### TEXT PROVIDED
Unfortunately, after I got home, I discovered that this patch introduces a
bug that seems to have been previously hidden behind the one that this
fixes. Doubly unfortunate, is that domains using RBD (and probably ISCSI,
but I don't have the facilities to test this) volumes with authentication
can't be reconnected upon libvirt restart without this patch (or something
similarly bypassing or fixing the check on actual vs expected secret
usage). If all four of my proposed patches are accepted, an errata entry
would likely be needed to note that using network volumes with
authentication may (or really will almost certainly) cause those domains to
be rebooted. Below are my findings and thoughts on the problem I'm seeing.
Would anyone else have suggestions on how to resolve this?
During libvirt startup, there seems to be a race condition while the
various state driver subsystems are initialized and auto-start is run. It
seems to be that all state drivers are initialized, then once they are all
initialized, the auto-start function is run (if defined) for each of them.
Due to this behavior, most of the time I restart libvirt while using
storage pool volumes (currently I only have RBD volumes in use. I need to
add a domain using a file-backed volume to test that as well), any running
domains that had been using a volume are restarted due to the storage pool
not being active when it tries to reconnect to the running domain. The odd
part is that occasionally, my domains don't restart. I have yet to get a
debug log from this, but I suspect it is related to the order in which the
state drivers are loaded and auto-started. Either that or occasionally QEMU
takes longer to get around to reconnecting to the monitor socket.

### RECORD SET

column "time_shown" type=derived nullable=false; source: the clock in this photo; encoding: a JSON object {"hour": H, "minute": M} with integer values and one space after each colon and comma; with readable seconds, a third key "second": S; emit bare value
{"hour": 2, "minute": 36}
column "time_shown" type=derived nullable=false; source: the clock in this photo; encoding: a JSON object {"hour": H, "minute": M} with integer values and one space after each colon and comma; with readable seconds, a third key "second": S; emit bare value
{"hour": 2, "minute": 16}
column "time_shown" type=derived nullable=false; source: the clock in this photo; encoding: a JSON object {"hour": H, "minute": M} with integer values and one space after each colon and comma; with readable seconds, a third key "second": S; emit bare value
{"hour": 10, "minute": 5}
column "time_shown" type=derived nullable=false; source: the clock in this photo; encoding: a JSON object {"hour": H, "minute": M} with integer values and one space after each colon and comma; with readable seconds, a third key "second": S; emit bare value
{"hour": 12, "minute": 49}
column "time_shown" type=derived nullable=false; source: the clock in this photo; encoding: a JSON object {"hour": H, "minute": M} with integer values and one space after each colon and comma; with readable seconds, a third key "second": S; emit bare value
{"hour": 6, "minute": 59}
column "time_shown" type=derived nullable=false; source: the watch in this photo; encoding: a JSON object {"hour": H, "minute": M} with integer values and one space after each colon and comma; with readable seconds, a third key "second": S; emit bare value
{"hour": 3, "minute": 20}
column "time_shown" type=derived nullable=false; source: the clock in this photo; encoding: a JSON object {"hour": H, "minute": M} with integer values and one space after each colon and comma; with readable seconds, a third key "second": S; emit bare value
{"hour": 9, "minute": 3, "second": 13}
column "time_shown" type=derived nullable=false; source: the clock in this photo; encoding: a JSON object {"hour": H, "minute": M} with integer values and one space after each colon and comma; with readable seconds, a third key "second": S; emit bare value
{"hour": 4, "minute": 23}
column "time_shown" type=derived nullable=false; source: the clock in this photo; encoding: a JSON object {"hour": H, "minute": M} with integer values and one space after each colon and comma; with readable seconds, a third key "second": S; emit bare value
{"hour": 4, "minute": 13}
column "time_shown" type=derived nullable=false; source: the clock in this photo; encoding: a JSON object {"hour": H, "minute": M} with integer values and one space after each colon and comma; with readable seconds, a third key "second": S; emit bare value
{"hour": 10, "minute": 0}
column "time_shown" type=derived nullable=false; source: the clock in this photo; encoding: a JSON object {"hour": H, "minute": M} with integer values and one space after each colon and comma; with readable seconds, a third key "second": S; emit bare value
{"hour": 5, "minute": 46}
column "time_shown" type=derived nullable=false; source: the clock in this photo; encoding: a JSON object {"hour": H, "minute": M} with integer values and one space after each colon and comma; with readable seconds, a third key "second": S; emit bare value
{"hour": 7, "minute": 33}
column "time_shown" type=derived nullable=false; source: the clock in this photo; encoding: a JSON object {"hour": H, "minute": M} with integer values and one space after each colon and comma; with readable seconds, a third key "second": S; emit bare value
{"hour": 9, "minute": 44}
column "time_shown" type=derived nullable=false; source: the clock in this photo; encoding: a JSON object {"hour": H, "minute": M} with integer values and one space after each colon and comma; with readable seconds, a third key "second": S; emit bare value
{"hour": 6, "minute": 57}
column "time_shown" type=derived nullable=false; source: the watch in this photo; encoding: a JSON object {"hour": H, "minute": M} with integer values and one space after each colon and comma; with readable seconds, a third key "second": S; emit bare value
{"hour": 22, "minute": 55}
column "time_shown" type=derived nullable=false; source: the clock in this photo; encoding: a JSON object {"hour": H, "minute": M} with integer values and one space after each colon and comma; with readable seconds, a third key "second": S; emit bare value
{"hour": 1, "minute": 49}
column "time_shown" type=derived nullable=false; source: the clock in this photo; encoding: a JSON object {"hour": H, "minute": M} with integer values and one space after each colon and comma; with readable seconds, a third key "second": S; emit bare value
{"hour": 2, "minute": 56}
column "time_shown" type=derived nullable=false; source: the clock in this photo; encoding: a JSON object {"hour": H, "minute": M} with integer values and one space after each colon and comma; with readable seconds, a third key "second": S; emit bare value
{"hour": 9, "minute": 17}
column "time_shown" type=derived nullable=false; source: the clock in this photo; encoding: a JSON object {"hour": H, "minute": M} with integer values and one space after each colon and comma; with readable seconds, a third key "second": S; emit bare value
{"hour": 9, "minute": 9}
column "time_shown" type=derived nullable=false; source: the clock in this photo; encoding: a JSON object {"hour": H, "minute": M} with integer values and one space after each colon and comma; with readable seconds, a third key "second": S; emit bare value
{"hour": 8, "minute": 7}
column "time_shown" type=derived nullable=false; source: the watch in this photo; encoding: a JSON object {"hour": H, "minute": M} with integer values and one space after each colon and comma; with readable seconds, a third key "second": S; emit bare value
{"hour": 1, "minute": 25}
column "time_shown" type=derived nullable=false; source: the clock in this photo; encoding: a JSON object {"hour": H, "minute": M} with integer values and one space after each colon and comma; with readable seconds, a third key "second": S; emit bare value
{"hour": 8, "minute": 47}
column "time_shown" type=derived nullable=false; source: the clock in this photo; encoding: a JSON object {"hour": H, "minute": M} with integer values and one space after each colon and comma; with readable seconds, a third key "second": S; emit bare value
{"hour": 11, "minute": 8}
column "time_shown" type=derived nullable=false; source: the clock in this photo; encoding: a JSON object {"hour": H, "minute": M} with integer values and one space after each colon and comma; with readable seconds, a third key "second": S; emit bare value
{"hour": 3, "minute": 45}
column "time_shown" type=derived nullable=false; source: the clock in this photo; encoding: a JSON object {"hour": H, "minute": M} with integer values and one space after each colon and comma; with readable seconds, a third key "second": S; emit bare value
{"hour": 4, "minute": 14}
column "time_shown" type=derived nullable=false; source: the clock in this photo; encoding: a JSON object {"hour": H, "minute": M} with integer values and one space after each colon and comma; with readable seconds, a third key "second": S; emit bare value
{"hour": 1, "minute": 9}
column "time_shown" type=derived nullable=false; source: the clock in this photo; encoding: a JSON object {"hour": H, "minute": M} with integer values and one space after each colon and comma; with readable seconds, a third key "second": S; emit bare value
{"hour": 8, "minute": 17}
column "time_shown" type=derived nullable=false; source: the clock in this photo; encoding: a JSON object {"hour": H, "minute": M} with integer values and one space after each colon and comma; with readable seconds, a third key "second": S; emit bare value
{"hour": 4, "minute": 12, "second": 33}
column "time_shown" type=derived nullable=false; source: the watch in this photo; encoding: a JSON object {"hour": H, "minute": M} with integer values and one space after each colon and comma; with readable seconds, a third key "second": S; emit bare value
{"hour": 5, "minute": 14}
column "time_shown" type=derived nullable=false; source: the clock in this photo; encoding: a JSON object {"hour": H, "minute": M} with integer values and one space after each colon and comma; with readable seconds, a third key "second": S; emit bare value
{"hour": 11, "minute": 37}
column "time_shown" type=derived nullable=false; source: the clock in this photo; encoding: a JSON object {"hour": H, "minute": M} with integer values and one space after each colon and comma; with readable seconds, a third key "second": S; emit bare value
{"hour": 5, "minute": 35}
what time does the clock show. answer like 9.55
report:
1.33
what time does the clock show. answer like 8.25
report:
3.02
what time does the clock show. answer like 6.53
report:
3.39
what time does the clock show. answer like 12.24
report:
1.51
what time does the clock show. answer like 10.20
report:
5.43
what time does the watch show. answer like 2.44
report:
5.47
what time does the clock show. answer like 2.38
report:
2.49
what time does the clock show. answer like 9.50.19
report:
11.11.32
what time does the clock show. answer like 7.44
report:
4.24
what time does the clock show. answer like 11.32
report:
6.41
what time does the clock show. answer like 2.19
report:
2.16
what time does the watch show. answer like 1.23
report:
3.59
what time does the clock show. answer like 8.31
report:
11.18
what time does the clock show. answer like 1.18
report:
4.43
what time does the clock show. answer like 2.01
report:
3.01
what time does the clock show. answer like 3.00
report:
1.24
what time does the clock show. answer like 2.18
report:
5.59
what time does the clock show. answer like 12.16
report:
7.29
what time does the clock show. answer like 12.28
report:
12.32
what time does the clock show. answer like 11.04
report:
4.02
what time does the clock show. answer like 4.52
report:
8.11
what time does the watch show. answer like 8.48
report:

### PROBLEMS
**A.** Can you sum up the libvirt patch message above in two sentences?
**B.** Could you carry the libvirt patch message above further, starting after its last sentence?

### TASK-BY-TASK RESULTS
**A.** After getting home, the writer discovered that the patch introduces a bug that had been hidden behind the one it fixes, yet domains using RBD volumes with authentication can't be reconnected upon libvirt restart without it, so accepting all four proposed patches would likely need an errata entry noting that such domains will almost certainly be rebooted. The writer suspects a race condition during libvirt startup, where all state drivers are initialized before auto-start runs, so running domains using storage pool volumes are usually restarted because the pool is not yet active, though occasionally they are not, possibly because of the order in which drivers are loaded and auto-started or because QEMU takes longer to reconnect to the monitor socket.

**B.**
As far as a resolution for the apparent race condition, I am a bit low on
suggestions at the moment. I am assuming that there is a reason that state
drivers are all loaded, then all auto-started. If not, it could be as
simple as running auto-start for a state driver immediately after loading
it. Another possible solution might be to enforce an ordering on state
drivers. Perhaps forcing virtualization state drivers (such as QEMU, LXC,
Xen, etc) to be initialized and auto-started after all other state drivers
have completed their sequences. I'm not sure where or how this list is
created, though. Since this occasionally works without restarting domains,
I do assume that the list is either generated at run-time and/or the
initialization and auto-start sequences are asynchronous. Unfortunately, my
experience with asynchronous code is about nil, so I'm not sure how much
help I could provide in removing a race condition.
An alternate solution that, while not pretty, may be better than a reboot
of the domains, would be to change the behavior when QEMU attempts a
reconnect and finds the storage pool inactive. Instead of terminating the
domain, perhaps it could be paused. The auto-start would then resume it if
the pool was active at that point, otherwise, it would remain paused until
someone resumed it.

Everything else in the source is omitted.